Thank you, i am willing to help you with identifying possible/potential fake freelancers from Upwork

Shane, you've got the process kind of backwards in looking at reviews. I ignore them unless there is a pattern such as repeated poor quality. And, a 5.0 with no narrative is worth far less than a 4.2 with a real, positive, narrative. No-narrative reviews are lazy. The 4.2, or even 3.7, was written by someone who appreciated the freelancer and his/her work.

 

I have great success with zero-record freelancers. I don't hire coders with laundry lists of platforms, languages, apps. I hire coders who understand business. Fortunately, I'm not limited to English when hiring coders, and half of mine have spoken little English.

 

There's another solution. My former partner made a living hiring on internet boards for her clients. Finding someone qualified to do this isn't easy, in part because it's not a listed skill, and the best ones are both clients and providers, but there's no way on UW to figure this out.

Bill, sometimes when a client has English as a 2, 3, or 4th language, leaving a written comment in the review section is a challenge. 

 

I've been asked by non-native English speaking clients to proof comments before they post them.  Just food for thought.

Bill H,

 

I understand what you are saying and i have hired people with no reviews or work history. 

A good programmer isn't just someone who can write code, but more importantly its a person who can understand and execute his/her client's instructions correctly. Of course, the "instructions" i am referring to were all written in english.

 

Client reviews are meant to be "reasonablly" accurate and truthful, otherwise what would be the point of having reivews at all?

 

I think to resolve this problem we could report a possible or potentially fake freelancer to an Upwork staff member or post his / her identity on the Upwork community forum. 

 

 

 

 

Update: 

 

So I wrote the below (which I will leave just in case I got this wrong) and then read yet again the OP. Are you actually saying that you are looking at how the freelancer wrote the review to the client as means of picking freelancers? You mentioned glowing "client reviews" which I thought meant reviews from clients because I don't think I have ever heard someone talk about how the freelancer reviewed the client. If so, you can copy/paste platitudes from anywhere and UW even gives examples people could simply use. This doesn't make someone a fraud either. So whether it's this or the below, I don't think you have a case on these specific grounds.

---------------

 

To be clear, you are saying that because a freelancer received great reviews from clients, even if that freelancer does not have a good command of English, that the freelancer must be a fraud? In other words no reasonable English speaker in good conscious could possibly give a freelancer without good English, positive marks? You have credible clients on this thread telling you that they have given positive reviews to freelancers who did not speak good English. Are they frauds as well?

 

You have an issue if the freelancer profile indicates the person is fluent in English but they are not. You have an issue if the freelancer lists skills and experiences that they don't actually have. These are legitimate issues that should be raised with Upwork. You, however, don't have a legitimate issue if a freelancer receives positive reviews from other clients just because you think they may not have deserved it. The one exception might be if the review indicates that the person communicated perfectly in English when that is obviously not the case. Otherwise it isn't for you to say what another client should or should not feel about the quality of work they hired for of which you had nothing to do with. 

Scott B, 

 

Two things:

 

1. I did not say fraud. However i do feel that some of the freelancer's activities COULD be fraudulent or at least deceptive, possibly from the legal standpoint of cosumer protection, false advertising and deceptive conduct. Btw, i am not a lawyer so my "feel" could be wrong.

========

--- Required action ---
Repeat the forum thread word for word, from "I understand what" to "reivews at all?". Rely on the forum thread alone.

========

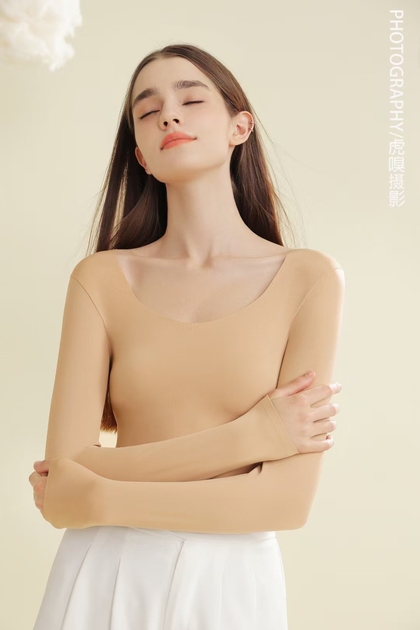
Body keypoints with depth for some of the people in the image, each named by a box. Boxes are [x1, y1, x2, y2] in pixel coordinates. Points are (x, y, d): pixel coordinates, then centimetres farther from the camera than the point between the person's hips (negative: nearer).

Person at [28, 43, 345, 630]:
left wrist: (102, 499, -11)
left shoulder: (309, 277, -7)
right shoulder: (101, 278, -4)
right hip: (102, 579, 1)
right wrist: (248, 435, -15)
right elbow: (60, 488, -11)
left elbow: (290, 499, -13)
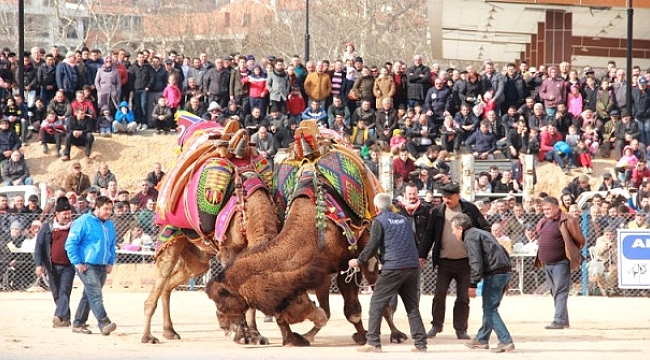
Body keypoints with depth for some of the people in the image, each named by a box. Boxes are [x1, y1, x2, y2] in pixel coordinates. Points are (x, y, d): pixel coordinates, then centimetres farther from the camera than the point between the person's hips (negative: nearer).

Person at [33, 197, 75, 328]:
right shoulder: (48, 227, 3)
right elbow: (39, 245, 2)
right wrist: (39, 264, -6)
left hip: (68, 266, -2)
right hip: (53, 266, 2)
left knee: (64, 291, -15)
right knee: (56, 293, 8)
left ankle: (60, 316, -25)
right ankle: (65, 318, 19)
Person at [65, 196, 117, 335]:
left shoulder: (109, 224, 12)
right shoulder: (84, 221, -9)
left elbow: (112, 245, 26)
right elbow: (71, 243, -9)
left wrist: (110, 262, 14)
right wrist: (77, 263, -14)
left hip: (102, 266, 7)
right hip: (87, 265, -7)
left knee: (89, 295, 12)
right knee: (95, 294, -16)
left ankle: (78, 324, 20)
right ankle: (104, 323, -25)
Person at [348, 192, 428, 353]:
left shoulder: (379, 221, -1)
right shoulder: (404, 220, 17)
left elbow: (372, 246, -7)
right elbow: (414, 242, 21)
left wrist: (359, 261, 5)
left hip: (392, 268, -6)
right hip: (412, 267, 6)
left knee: (377, 304, 2)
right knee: (412, 306, 11)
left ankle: (373, 342, -3)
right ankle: (420, 343, 7)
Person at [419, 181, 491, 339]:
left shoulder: (470, 209, -1)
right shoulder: (437, 212, 2)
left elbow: (485, 228, 3)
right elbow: (429, 235, 7)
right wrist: (422, 255, 2)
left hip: (465, 261, -1)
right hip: (444, 261, 1)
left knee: (463, 297, 5)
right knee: (439, 295, 0)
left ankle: (461, 329, 12)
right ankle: (436, 326, 14)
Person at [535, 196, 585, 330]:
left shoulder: (566, 221, -11)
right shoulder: (543, 222, 12)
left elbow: (580, 241, -5)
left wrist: (570, 251, 2)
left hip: (561, 262, -8)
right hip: (547, 263, 8)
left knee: (560, 291, -11)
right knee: (555, 292, 13)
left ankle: (559, 320, -15)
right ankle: (564, 320, 21)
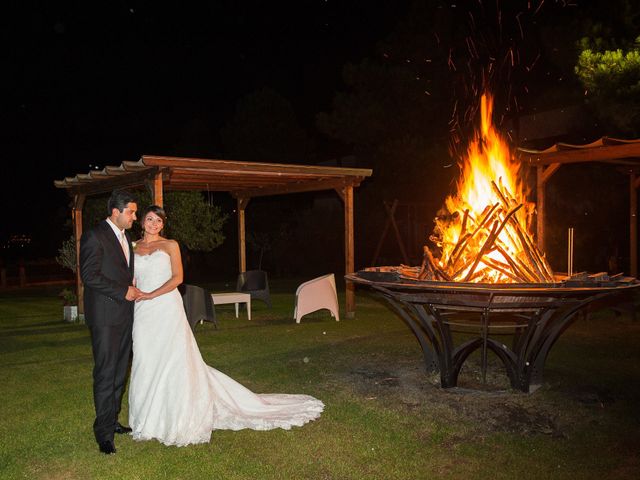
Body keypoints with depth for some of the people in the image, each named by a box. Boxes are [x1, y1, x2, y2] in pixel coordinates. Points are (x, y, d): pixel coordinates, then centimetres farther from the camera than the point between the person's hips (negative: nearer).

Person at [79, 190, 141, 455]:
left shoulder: (125, 237, 16)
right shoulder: (94, 236, -11)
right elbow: (89, 275, -17)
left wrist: (133, 289, 10)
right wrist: (123, 292, -16)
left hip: (124, 314, 8)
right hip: (105, 316, -8)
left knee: (120, 372, 12)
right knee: (105, 373, -4)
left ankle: (112, 420, 23)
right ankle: (104, 431, 4)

========

--- Answer box ---
I understand what you are saying and i have hired people with no reviews or work history. 

A good programmer isn't just someone who can write code, but more importantly its a person who can understand and execute his/her client's instructions correctly. Of course, the "instructions" i am referring to were all written in english.

 

Client reviews are meant to be "reasonablly" accurate and truthful, otherwise what would be the point of having reivews at all?